Weitere Themen sind: Freistaat Südtirol, Doppelpass, der Abbau der Bürokratie, die Abschaffung der Wertschöpfungssteuer Irap für Unternehmen und des regionalen Zuschlags auf die Einkommenssteuer Irpef; leistbares Wohnen etwa durch Besteuerung von leerstehenden Wohnungen; Renten auf Niveau des Lebensminimums; Zusatzverträge für die Arbeitnehmer; die Möglichkeit der Frauen, sich zwischen Kindererziehung und Beruf zu entscheiden; Absage an den Fachunterricht in der zweiten Sprache (Clil); Erhalt der Spitäler im ländlichen Raum; die Überwindung der Unterschiede zwischen öffentlichem Dienst und Privatwirtschaft. Peter Enz, früher bei der SVP und immer noch Gemeinderat in Meran, sieht jetzt seine sozialen Anliegen bei den Freiheitlichen besser aufgehoben. Ein wenig fremdelt er noch, aber, so sagt er, „es sind nicht alles Schreier in der Partei“.

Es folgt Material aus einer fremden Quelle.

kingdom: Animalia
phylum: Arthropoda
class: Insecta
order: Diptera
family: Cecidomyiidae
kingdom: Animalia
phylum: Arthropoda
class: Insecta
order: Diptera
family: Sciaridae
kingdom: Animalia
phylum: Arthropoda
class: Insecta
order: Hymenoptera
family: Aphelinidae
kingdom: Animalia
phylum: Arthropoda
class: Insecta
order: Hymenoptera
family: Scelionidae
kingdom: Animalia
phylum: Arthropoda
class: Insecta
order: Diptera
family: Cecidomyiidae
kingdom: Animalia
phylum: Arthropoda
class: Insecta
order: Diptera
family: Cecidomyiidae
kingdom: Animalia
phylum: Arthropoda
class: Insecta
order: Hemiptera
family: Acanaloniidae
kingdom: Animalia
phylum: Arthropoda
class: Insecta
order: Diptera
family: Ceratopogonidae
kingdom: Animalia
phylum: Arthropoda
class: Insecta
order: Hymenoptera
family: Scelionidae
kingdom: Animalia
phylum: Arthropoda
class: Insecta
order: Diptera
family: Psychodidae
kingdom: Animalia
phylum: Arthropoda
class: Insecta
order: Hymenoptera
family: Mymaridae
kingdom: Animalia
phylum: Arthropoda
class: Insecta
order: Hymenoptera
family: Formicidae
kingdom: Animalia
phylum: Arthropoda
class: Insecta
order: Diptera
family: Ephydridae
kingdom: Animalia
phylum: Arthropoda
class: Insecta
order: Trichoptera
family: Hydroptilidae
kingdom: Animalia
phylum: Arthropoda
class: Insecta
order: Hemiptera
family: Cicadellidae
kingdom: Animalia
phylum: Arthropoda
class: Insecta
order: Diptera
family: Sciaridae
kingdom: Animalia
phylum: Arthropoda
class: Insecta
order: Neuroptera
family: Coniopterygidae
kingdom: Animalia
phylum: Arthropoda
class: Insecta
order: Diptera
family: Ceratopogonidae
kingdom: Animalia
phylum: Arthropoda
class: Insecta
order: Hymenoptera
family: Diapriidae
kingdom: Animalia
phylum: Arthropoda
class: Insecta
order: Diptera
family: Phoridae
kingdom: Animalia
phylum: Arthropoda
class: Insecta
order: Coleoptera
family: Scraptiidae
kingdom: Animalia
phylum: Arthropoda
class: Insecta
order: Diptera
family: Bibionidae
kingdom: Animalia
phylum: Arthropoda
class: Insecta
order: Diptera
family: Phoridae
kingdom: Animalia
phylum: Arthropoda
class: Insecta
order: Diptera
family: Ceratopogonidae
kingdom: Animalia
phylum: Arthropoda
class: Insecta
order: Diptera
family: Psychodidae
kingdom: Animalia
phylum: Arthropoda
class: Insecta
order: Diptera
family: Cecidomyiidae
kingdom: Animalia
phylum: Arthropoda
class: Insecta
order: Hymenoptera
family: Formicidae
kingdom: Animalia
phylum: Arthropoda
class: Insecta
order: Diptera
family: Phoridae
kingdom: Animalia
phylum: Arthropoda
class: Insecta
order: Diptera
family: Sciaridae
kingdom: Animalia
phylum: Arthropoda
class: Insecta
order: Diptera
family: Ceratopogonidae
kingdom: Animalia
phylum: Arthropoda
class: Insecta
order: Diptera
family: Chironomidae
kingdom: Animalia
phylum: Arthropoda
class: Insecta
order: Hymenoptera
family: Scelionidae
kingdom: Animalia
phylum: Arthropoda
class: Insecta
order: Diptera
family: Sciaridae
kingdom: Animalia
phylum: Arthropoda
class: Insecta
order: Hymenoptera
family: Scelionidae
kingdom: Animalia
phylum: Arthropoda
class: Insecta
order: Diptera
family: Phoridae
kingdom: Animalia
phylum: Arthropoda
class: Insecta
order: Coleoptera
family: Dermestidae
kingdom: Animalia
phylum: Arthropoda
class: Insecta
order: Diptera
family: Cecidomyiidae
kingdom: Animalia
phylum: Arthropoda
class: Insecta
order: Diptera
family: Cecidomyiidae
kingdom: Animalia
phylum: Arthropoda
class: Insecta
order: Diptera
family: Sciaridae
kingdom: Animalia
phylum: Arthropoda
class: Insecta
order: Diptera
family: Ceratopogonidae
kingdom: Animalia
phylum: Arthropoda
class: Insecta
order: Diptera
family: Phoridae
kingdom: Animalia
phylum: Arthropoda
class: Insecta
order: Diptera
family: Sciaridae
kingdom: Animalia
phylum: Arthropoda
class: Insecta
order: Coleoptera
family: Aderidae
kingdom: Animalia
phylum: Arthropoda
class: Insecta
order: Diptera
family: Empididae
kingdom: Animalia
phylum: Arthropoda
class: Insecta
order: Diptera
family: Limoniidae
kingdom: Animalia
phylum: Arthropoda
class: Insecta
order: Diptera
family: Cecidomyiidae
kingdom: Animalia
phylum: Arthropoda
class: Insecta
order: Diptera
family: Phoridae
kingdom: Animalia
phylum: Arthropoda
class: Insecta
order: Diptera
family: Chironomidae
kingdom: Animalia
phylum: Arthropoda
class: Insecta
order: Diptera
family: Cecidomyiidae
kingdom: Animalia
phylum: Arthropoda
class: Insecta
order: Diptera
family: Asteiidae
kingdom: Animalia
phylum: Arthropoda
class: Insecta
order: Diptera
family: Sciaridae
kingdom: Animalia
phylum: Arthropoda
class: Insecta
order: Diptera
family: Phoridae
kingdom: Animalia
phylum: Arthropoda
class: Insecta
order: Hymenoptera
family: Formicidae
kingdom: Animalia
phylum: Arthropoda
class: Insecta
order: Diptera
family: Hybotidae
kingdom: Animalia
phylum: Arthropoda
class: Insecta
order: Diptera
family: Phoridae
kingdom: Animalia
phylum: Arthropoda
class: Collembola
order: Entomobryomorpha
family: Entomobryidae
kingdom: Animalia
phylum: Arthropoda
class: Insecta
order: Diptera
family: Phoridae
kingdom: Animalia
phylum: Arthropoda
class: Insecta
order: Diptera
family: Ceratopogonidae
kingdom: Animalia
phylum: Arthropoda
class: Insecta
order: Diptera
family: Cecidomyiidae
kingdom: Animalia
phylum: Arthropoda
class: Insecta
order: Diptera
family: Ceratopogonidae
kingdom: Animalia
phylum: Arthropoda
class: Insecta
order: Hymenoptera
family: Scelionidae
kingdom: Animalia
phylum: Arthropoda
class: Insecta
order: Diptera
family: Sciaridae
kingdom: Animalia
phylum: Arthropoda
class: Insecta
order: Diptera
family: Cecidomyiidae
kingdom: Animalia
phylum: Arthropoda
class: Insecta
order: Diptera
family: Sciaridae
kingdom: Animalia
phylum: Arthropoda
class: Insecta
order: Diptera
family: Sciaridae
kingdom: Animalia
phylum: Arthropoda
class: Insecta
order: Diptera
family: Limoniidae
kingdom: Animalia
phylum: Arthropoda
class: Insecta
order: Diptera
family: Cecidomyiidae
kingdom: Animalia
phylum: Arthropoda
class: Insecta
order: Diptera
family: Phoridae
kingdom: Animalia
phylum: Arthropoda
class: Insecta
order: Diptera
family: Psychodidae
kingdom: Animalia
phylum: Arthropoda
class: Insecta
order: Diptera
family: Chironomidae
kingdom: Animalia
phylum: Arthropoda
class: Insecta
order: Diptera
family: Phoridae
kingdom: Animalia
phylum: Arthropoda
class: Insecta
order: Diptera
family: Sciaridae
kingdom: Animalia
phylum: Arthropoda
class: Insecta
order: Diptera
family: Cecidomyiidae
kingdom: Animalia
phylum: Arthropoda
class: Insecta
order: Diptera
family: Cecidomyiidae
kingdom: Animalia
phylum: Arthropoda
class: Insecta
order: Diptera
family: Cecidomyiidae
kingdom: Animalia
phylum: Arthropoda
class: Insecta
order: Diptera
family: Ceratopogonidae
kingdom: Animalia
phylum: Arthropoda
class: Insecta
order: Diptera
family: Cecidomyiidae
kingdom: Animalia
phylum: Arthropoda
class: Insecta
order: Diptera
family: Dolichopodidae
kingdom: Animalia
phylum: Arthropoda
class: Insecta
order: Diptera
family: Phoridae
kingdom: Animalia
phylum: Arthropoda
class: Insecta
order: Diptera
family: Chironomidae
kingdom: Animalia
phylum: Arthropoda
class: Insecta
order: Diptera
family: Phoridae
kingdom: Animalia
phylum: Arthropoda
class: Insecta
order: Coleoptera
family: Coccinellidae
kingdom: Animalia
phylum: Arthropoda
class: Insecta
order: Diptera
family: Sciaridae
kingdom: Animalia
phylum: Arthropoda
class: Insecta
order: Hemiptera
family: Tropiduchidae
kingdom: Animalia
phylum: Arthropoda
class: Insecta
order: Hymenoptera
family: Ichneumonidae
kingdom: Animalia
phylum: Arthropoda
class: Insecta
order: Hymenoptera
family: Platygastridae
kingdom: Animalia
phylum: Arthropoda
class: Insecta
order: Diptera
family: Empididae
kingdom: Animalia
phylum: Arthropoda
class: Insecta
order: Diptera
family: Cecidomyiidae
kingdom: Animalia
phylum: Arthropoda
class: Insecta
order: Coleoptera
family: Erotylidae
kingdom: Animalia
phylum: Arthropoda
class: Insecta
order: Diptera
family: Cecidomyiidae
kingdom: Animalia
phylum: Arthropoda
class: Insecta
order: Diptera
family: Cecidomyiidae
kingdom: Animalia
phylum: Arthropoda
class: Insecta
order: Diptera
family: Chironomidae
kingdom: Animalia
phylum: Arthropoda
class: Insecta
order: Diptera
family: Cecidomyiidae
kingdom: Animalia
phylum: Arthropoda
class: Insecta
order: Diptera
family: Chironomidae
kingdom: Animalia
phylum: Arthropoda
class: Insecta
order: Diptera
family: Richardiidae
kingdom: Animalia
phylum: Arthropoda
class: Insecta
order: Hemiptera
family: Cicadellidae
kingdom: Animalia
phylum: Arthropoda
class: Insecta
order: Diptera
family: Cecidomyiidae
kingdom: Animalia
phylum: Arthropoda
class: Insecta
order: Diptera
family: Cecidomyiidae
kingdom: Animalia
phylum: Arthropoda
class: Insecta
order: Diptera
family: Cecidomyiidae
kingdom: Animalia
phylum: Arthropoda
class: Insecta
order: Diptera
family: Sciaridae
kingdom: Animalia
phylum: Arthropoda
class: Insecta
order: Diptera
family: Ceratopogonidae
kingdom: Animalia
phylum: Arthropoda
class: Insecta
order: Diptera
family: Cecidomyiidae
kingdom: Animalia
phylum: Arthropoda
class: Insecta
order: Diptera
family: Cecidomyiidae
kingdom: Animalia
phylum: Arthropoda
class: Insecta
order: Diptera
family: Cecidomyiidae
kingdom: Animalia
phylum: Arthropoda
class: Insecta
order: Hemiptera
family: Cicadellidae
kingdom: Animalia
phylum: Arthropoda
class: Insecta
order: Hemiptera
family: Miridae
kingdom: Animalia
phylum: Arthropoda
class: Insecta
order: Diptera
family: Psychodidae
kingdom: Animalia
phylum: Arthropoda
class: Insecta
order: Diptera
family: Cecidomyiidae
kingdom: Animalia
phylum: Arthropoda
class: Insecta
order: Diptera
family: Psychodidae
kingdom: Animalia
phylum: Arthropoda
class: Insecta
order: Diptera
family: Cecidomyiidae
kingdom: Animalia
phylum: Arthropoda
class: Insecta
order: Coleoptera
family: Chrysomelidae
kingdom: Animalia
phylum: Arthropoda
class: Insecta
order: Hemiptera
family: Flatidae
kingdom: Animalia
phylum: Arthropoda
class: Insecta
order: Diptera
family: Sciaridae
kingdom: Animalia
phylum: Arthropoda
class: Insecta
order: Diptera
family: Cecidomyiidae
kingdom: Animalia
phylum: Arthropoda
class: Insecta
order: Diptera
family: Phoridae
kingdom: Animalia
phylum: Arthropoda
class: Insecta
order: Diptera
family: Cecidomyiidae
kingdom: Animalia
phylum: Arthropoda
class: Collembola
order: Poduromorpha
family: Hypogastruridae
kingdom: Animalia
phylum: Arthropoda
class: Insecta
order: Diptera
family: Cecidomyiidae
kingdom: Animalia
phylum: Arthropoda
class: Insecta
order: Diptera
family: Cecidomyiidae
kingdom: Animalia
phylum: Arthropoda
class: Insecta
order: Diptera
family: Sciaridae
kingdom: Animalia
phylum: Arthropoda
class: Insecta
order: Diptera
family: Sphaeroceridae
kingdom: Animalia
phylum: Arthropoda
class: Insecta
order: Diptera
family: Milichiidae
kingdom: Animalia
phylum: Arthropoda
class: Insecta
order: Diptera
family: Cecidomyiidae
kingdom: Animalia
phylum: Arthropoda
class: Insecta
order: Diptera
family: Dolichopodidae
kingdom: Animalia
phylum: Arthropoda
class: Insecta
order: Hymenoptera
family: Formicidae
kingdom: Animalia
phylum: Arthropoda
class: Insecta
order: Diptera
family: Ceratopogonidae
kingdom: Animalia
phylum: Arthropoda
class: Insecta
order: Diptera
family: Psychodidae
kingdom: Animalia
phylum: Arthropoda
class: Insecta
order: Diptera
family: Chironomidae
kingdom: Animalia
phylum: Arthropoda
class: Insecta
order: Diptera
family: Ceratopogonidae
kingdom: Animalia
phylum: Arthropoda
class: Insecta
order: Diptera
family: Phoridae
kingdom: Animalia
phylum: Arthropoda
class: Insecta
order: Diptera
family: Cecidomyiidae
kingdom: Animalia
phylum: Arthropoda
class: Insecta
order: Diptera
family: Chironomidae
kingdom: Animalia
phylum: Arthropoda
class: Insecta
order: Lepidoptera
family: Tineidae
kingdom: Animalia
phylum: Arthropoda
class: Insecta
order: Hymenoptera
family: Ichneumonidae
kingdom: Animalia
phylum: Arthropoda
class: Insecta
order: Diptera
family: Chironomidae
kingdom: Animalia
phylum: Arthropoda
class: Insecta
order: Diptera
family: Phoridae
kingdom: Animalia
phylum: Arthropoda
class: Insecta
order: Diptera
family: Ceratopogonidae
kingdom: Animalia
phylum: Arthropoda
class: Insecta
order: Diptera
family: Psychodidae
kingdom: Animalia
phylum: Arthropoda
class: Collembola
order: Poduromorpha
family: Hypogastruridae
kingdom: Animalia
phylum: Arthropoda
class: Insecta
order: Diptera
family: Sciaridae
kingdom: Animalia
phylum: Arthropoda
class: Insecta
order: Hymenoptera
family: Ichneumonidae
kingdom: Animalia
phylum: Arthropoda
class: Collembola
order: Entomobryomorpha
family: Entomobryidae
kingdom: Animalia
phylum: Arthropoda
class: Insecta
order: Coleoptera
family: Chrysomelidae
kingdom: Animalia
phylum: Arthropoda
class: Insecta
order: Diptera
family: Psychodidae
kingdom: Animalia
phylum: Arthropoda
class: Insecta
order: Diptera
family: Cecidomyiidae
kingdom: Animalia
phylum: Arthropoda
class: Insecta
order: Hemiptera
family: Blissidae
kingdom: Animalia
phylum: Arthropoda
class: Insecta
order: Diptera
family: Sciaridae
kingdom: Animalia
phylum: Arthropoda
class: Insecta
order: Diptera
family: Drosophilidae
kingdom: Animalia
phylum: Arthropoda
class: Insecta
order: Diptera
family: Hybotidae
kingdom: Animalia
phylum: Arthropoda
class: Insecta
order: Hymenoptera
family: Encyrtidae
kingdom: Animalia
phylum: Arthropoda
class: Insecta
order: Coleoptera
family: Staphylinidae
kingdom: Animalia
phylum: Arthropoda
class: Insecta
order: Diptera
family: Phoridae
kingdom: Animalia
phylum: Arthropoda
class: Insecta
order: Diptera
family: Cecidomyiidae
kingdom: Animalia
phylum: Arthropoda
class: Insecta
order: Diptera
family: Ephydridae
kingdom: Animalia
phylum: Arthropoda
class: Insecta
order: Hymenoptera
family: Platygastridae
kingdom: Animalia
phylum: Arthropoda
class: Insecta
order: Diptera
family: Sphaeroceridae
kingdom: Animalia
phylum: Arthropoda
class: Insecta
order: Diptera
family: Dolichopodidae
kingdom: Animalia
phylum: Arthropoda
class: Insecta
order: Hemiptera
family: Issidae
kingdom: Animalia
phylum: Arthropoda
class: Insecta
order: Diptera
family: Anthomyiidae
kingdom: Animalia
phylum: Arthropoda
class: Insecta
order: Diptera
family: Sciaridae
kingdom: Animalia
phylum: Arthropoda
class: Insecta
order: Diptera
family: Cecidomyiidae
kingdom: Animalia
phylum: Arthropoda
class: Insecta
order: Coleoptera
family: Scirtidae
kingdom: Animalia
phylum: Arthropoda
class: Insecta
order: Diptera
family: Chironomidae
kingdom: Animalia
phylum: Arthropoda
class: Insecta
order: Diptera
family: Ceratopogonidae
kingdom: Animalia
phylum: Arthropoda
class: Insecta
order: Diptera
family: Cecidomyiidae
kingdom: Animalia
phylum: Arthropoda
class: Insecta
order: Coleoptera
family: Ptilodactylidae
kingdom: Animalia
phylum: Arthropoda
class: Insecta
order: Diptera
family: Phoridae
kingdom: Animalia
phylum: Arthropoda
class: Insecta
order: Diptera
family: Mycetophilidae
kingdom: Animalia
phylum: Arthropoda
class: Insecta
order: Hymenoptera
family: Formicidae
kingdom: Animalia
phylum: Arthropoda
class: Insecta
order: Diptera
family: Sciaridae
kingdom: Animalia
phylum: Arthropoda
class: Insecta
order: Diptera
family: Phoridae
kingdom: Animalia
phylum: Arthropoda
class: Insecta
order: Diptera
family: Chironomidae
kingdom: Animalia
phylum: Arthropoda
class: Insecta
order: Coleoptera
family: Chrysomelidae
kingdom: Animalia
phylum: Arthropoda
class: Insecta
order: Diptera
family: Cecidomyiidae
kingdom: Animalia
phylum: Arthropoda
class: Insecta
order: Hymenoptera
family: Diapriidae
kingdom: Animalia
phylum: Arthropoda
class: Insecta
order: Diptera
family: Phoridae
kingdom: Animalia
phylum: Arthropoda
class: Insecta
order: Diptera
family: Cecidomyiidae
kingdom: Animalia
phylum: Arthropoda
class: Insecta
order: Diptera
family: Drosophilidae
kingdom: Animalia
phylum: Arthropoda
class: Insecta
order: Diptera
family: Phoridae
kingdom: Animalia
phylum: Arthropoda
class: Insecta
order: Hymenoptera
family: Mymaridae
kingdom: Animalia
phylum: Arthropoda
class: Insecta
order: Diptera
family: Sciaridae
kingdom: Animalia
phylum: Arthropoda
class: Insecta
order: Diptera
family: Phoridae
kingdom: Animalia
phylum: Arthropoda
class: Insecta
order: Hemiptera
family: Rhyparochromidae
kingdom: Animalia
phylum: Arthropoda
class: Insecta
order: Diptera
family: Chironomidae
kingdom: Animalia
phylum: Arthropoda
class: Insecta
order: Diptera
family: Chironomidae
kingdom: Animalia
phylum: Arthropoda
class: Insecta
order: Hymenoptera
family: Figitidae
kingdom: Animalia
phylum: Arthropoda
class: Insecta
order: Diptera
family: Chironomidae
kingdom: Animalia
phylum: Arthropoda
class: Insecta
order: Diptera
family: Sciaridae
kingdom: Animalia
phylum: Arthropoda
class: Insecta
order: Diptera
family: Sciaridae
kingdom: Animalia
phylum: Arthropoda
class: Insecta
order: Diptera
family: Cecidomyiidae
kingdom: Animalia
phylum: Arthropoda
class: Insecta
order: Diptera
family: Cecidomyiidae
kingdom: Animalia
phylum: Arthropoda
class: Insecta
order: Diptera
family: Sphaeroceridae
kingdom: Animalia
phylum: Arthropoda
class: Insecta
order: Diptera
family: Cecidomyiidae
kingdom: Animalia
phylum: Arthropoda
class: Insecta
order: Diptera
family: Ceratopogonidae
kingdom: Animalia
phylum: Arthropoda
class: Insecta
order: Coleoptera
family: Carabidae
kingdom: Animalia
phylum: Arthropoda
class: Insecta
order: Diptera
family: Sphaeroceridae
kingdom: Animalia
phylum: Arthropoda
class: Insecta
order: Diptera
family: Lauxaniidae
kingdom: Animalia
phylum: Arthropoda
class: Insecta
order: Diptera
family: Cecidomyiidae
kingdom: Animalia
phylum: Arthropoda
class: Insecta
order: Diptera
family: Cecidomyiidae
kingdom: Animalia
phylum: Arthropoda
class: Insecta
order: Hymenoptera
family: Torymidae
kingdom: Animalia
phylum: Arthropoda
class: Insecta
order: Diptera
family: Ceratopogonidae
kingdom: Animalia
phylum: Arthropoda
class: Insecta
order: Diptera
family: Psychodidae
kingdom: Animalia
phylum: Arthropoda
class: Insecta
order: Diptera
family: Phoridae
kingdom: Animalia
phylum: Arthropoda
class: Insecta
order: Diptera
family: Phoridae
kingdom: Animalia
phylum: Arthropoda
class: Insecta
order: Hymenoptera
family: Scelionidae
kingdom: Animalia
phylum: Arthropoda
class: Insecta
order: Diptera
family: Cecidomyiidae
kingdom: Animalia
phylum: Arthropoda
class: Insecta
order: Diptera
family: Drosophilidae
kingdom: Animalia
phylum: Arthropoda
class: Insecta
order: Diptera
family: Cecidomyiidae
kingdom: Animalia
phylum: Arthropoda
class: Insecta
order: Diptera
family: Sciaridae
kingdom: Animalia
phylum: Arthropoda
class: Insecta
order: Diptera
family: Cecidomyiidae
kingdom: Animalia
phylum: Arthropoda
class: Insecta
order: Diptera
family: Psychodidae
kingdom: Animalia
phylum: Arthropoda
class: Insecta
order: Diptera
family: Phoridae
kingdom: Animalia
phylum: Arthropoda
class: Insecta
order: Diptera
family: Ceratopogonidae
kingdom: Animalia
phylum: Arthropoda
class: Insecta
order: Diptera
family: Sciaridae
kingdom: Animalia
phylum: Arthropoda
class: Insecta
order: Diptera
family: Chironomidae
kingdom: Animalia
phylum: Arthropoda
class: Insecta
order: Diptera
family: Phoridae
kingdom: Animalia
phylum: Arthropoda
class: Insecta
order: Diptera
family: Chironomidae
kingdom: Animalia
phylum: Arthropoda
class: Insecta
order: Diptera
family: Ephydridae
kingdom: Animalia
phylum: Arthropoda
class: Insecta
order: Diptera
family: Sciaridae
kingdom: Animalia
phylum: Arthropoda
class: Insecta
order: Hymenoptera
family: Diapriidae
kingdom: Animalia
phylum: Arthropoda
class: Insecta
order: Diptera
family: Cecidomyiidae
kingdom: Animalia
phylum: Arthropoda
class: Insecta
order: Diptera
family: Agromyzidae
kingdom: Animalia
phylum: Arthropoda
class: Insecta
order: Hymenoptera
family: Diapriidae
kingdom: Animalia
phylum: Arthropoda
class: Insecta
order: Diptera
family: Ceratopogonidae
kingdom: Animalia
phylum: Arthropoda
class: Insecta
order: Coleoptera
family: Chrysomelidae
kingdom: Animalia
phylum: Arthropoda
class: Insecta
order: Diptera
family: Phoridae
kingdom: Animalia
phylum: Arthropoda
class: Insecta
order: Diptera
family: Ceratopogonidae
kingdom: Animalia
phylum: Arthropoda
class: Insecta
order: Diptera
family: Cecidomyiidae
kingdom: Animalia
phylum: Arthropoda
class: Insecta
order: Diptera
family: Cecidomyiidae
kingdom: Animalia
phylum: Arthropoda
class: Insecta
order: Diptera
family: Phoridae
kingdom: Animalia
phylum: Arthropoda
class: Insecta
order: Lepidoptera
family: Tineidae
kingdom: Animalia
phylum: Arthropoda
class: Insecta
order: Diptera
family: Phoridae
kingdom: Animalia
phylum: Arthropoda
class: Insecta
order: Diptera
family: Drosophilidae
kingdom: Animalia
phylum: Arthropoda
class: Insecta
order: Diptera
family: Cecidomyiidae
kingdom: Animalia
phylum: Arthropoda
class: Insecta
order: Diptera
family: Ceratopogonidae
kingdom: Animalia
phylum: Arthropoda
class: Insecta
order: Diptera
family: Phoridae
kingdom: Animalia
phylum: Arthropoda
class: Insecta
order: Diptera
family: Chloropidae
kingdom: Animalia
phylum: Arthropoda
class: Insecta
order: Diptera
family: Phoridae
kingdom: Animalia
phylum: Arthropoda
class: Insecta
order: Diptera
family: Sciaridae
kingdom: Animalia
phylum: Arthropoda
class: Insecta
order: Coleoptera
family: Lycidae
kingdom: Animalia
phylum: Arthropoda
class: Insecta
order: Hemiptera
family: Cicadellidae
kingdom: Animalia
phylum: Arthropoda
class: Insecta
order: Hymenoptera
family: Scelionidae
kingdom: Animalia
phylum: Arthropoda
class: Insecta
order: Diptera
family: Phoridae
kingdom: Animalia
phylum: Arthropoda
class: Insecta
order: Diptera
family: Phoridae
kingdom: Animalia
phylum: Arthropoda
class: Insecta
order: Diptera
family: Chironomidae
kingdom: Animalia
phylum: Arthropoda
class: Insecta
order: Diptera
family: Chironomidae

Gut möglich, dass der Slogan auf dem Bleistift von Ulli Mair sich am 21. Oktober bei der Landtagswahl bewahrheitet. Dass die Partei hinfällt, mühsam wieder aufstehen, sich die Krone richten und weitergehen muss. Selbst die treuesten Anhänger glauben nicht daran, dass sich das Ergebnis von 2013 wiederholen lässt. Optimisten rechnen mit dem Verlust eines Mandats, Pessimisten mit dem Verlust von drei Mandaten. Das Gespenst für die Freiheitlichen (wie für SVP oder Grüne) ist das Team Köllensperger: Wo nagt der „heilige Paul“, wie ihn Hans Heiss nennt, am meisten? Eigentlich wollen die Freiheitlichen ja auch regieren, wie die Grünen. Wie sagt man in solchen Fällen: Ja, aber nicht um jeden Preis.
2013 erhielten die Freiheitlichen 51.510 Stimmen (17,9 Prozent) und sechs Mandate im Landtag. Ein schnelles Wachstum, mit dem die Partei schlecht zurecht kam. In den Landtag zogen ein: Pius Leitner (36.764 Stimmen), Ulli Mair (31.175), Roland Tinkhauser (13.550), Sigmar Stocker (9.398), Walter Blaas (3.594), Tamara Oberhofer (2.673). Die Partei hat seitdem etliche Affären hinter sich: die passive Haltung bei den Abgeordnetenrenten, das Verfahren gegen ihren (ehemaligen) Frontmann Pius Leitner wegen Zweckentfremdung der Fraktionsgelder (Penisring-Affäre), bei dem Leitner in erster Instanz verurteilt und in zweiter Instanz freigesprochen wurde. Der Kassationsgerichtshof hob den Freispruch auf, der Fall liegt wieder beim Oberlandesgericht.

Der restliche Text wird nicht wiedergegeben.